There is a direct relationship between the sample rate (and bit depth) you send to your DAC (whether it be a dedicated outboard DAC, a part of your cd player or AVR, etc) and the quality of its playback. We upsample to give our DACs a break, to send them music that is most compatible with their clocks, filters, etc.

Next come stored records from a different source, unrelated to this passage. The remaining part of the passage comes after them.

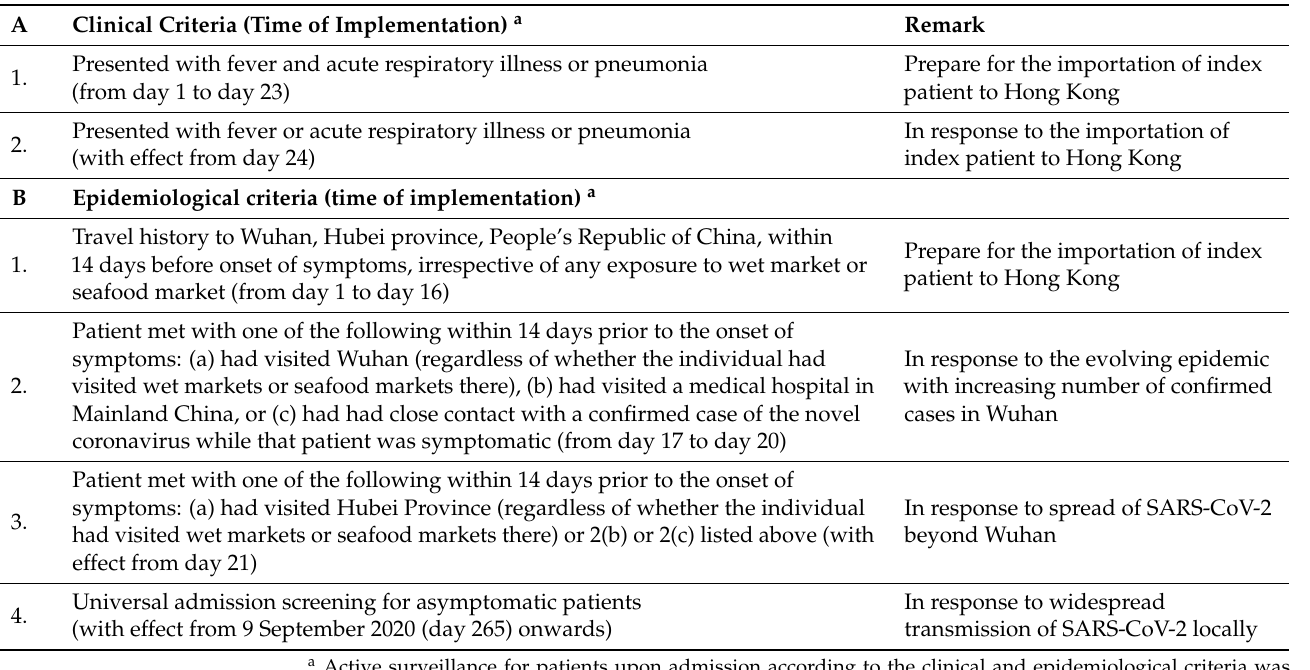
Table 4. Stepwise enhancement of active surveillance for early isolation of COVID-19 patients in airborne infection isolation rooms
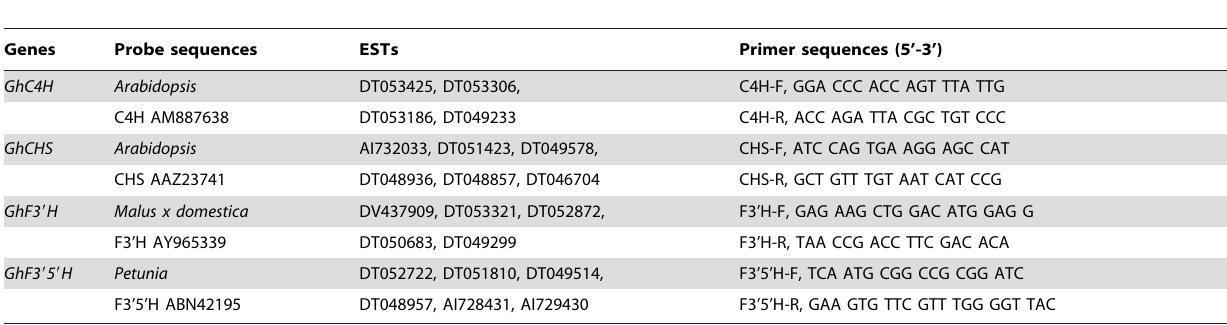
Table 1. The probe sequence, ESTs and Quantitative real-time PCR primers used in this study.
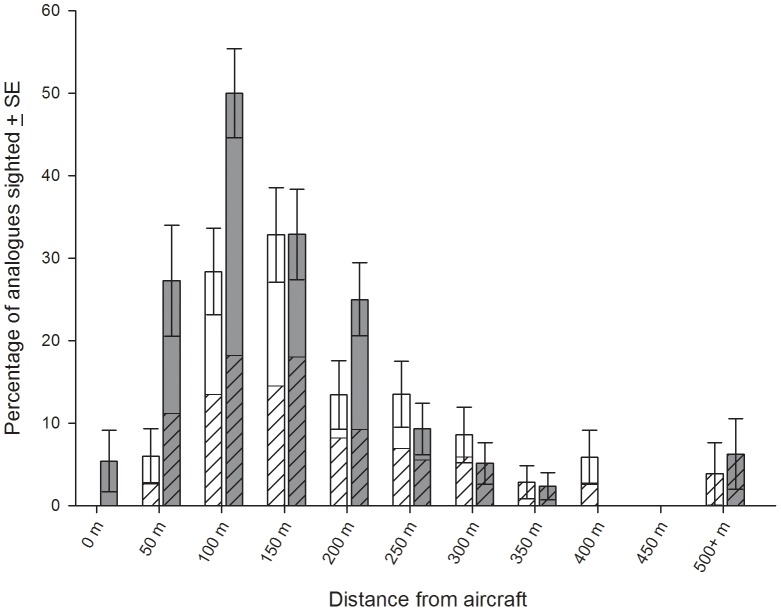
Percentage of validated analogue sightings per aircraft with the relative contribution of different trial treatments.Open bars indicate fixed-wing data, closed bars indicate helicopter sightings. Hashed bars indicates contribution of trials using standard methodology (cruising speed, no orbiting), non-hashed bars indicates contribution of alternative trials (orbiting permitted (fixed-wing), 100 kts airspeed (helicopter)). Contribution of each treatment type has been scaled to account for differences in sample size.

Most DACs upsample internally. And the often use $.50 parts to do it. When we upsample prior to the DAC we can, theoretically, lessen the load on the DAC and have it produce more accurate and musical playback. In my case, I have two main DACS, one for 2 channel (Holo May) and one for multichannel (exaSound s88), along with the dac(s) that are in the pre/pro, etc. When going direct to my Holo or exaSound I use a 3rd party upsampling engine called HQPlayer that allows me to choose sample rate, bit depth, filtering and noise shaping. For example, with my Holo May, it is measured as most linear at 20 bits, so I send it 20 bits (and the Holo has an NOS mode where it doesn't upsample internally). And through trial and error I have found the perfect mix of filter/noise shaper and sample rate (32fs or approx 1.4 Mhz for 44k-based material and 1.5Mhz for 48k based material). It's where the sweet spot is. And it has nothing to do with wasted ultrasonic noise, it has to do with using the gentlest and most linear filtering, dithering/noise shaping and bit depth that I can use. The results are breathtaking. Same logic is true for upmodulating DSD (to say, DSD256).
So, net/net, don't assume upsampling is a waste. Find your dac's sweetspot and send it the best combo you can. It might even be at a different clock frequency than your 96k/192k comparisons (48k clock might be worse than the 44k clock).